*** Data in this exercise

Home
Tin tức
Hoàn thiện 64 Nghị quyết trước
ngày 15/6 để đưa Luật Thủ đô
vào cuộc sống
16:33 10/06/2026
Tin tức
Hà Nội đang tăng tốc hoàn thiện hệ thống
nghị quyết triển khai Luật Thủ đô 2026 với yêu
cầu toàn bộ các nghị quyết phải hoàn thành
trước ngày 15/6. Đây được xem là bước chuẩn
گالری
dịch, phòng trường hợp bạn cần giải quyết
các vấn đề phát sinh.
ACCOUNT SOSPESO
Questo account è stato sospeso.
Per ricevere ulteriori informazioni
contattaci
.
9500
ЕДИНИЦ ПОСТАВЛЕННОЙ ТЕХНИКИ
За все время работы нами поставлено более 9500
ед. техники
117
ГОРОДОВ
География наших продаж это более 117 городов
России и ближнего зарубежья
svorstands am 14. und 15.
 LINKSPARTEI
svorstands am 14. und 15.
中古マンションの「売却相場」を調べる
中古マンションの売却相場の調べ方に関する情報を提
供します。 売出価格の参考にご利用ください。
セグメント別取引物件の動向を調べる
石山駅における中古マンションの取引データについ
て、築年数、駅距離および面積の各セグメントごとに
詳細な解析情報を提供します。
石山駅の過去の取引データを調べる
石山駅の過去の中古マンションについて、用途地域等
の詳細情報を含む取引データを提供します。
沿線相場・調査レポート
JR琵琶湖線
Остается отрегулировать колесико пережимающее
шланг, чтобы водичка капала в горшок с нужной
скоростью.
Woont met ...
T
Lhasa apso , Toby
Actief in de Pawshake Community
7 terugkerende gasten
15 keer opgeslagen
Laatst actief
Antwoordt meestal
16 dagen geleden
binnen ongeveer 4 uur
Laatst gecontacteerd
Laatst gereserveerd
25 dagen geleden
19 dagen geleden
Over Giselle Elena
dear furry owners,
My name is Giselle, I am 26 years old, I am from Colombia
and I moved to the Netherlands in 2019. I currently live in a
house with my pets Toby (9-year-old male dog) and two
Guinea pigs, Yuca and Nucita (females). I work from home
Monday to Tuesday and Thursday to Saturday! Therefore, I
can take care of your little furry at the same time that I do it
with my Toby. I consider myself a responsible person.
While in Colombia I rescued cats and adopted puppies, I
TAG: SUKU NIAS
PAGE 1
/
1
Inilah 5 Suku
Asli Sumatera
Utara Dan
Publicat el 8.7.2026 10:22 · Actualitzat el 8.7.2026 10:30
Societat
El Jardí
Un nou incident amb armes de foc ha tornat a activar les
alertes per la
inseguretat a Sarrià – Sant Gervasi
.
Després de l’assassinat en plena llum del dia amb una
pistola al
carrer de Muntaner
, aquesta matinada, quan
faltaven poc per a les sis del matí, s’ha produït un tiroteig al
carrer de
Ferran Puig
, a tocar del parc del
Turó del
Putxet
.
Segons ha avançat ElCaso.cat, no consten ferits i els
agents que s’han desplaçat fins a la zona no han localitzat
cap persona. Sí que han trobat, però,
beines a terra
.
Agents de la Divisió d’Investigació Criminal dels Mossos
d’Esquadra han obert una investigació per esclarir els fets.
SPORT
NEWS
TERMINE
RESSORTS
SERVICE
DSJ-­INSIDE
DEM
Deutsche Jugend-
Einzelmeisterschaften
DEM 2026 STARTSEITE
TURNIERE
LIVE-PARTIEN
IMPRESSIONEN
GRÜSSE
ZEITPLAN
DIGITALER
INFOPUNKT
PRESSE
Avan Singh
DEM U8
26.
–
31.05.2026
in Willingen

******

**Directions:** Among the entries above, the lines between the ones containing "house with my" and "While in Colombia", inclusive, are to be transcribed exactly. No other line is to be given.

**Result of this task:**
house with my pets Toby (9-year-old male dog) and two
Guinea pigs, Yuca and Nucita (females). I work from home
Monday to Tuesday and Thursday to Saturday! Therefore, I
can take care of your little furry at the same time that I do it
with my Toby. I consider myself a responsible person.
While in Colombia I rescued cats and adopted puppies, I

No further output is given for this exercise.